Over the past few weeks, I’ve been trying to restore those early photography days of mine. I bought an SLR (notice no D) with my Christmas present money in January 1979 (still at University, note) and basically took it around with me all over the place. Every reel I’d dutifully mail off to be processed, and after a few days I’d get the results back and lament my “eye”, the inability to get things properly focused (the camera used split screen focusing – in this era of autofocus you just don’t want to know). I’d try and remember the rule of thirds and other stuff, and produce good pictures. One in a hundred is a nice approximation that I tried to reach. Anyway, although I have all of the negatives from those days, I’d never really taken care of them and they’ve stuck together.
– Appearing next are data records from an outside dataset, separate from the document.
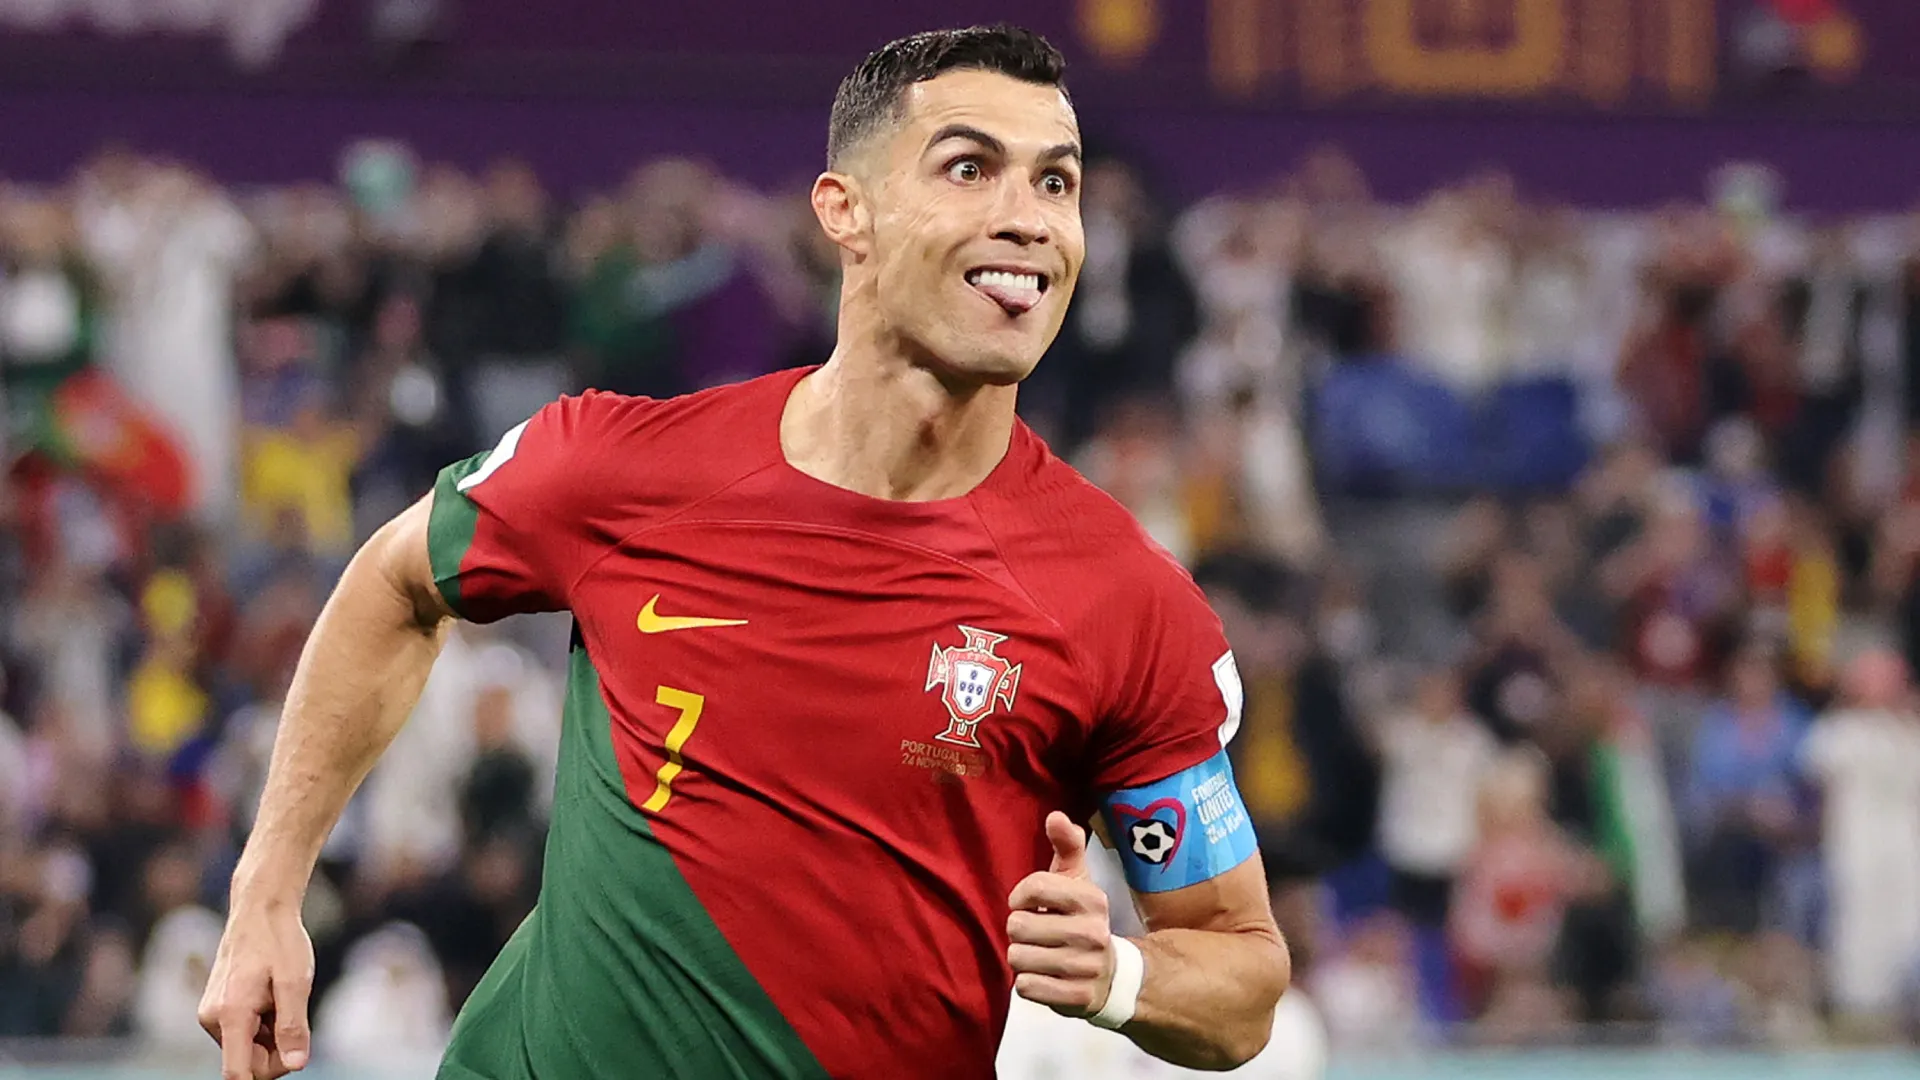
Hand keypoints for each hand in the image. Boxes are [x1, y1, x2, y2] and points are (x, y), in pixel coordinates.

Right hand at [197, 900, 315, 1079]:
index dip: (270, 1073)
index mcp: (230, 1015)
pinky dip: (264, 1025)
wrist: (260, 910)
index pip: (238, 1073)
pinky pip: (243, 1034)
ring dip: (272, 1035)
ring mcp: (213, 1015)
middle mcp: (213, 1020)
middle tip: (295, 1013)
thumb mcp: (296, 982)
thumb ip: (294, 1026)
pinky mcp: (217, 1010)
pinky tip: (273, 998)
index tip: (292, 1059)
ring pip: (247, 1048)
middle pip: (247, 1063)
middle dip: (277, 1050)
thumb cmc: (280, 941)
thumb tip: (296, 1065)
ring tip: (282, 998)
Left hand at [1006, 811, 1116, 1017]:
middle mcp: (1093, 932)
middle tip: (1038, 934)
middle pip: (1018, 926)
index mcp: (1091, 898)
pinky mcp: (1078, 997)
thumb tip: (1055, 816)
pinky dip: (1029, 983)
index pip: (1034, 887)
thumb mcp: (1078, 880)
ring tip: (1041, 955)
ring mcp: (1086, 967)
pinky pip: (1026, 987)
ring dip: (1022, 958)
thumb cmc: (1081, 919)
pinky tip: (1046, 976)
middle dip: (1021, 931)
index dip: (1020, 897)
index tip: (1028, 904)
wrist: (1113, 976)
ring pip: (1018, 957)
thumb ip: (1067, 845)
So I’m going through them, soaking in water to release the stick between the emulsion on one strip and the glossy side of the next, hanging them up to dry, and then scanning them. Some of the strips come out quite well, others are pretty damaged, but it’s interesting to see what I was taking photos of and how well at this digital remove. The photos in this article are all scanned from the negatives and lightly processed (usually cropping a bit, fiddling with exposure and sharpness).
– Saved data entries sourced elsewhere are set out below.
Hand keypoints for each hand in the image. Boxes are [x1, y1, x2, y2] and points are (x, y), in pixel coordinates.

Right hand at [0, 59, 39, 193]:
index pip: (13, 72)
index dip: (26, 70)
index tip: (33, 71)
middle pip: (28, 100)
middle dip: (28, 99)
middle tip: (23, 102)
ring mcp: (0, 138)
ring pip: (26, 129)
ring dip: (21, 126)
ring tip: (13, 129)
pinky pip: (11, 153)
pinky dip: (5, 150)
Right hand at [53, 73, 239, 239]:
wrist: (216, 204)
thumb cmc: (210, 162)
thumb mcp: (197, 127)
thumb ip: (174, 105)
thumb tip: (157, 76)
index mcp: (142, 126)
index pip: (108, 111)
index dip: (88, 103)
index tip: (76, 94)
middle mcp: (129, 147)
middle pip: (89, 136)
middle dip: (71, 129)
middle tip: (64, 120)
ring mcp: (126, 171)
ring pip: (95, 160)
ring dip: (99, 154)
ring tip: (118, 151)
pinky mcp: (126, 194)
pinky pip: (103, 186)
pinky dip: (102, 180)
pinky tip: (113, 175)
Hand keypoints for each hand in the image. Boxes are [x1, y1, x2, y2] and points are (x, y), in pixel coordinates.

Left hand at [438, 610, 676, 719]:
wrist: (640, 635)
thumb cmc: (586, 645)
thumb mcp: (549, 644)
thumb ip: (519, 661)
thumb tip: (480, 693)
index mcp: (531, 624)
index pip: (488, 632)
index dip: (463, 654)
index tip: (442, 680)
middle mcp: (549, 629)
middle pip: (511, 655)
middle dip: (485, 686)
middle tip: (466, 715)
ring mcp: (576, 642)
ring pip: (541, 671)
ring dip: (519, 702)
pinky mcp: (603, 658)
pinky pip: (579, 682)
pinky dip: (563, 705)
And another small example: back in the third form at school (for you non-Brits of a certain age that means age 14 or so) I flunked some homework essay in biology, mainly because I did bugger all on it. As punishment, and to recoup brownie points or something, I had to write an essay on Joseph Lister. I went to the school library a couple of lunchtimes in a row, found everything I could in the biology section on Lister and wrote up a two-page essay (handwritten, of course). These days? Jump on the internet, go to wikipedia, find Lister (as I did a couple of sentences ago), and, if you’re an idiot, copy it, or if you have some intelligence, rewrite it in your own words.
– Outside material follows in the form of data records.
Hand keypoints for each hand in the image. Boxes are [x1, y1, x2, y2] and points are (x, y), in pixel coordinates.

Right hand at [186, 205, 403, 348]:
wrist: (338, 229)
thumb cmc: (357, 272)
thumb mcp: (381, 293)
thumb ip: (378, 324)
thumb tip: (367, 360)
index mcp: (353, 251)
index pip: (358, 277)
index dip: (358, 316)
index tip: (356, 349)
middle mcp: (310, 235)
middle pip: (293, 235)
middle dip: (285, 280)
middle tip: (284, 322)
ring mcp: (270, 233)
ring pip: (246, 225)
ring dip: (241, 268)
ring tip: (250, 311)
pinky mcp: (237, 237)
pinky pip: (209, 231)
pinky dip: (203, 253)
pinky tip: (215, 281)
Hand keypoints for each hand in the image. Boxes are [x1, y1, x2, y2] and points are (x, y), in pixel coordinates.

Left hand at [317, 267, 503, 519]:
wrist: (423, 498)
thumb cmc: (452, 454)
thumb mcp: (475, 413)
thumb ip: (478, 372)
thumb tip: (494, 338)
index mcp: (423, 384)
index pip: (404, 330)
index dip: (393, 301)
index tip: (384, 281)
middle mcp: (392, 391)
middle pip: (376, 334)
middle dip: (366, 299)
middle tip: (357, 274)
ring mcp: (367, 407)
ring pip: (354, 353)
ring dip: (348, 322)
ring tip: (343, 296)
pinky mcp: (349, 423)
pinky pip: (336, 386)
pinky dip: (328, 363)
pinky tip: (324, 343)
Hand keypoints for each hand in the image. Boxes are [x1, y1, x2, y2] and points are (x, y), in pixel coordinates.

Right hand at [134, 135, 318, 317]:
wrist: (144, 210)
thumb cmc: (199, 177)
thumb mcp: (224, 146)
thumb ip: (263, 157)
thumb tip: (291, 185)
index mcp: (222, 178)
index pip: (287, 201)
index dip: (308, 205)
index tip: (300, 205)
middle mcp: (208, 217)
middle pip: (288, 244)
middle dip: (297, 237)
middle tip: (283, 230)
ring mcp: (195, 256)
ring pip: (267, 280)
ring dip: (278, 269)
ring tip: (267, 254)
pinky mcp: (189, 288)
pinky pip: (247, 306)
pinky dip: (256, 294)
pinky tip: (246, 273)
Of course, I could go on detailing the changes over the past 57 years since 1957, but you’ll note that all of these advances I mention are due to computers and the rise of more and more computing power in smaller and smaller packages. This is endlessly fascinating to me: I wrote my first program in FORTRAN-66 on paper tape at age 17; part of my Mathematics degree had a programming component (same FORTRAN, but now on cards); and my job ever since University has been dealing with programs and computers. Computing has become an essential part of our lives, to the extent that we are not even aware that computers are being used. Our smartphones, the cables they use to recharge, the fitness monitoring devices we wear, our wifi routers, our car engines and driving systems, our Kindles, our house security systems (and the heating/cooling systems), as well as our iPods and phones and cameras, all use some kind of chip, software, and computing power.
As I said above, at some point, these wondrous things start to lose their wonder. We take Arthur C Clarke’s maxim to heart: Any sufficiently advanced technology is indistinguishable from magic, and, after a while, we stop wondering at the feats of technology required for some of our devices and almost assume it just works by “magic”.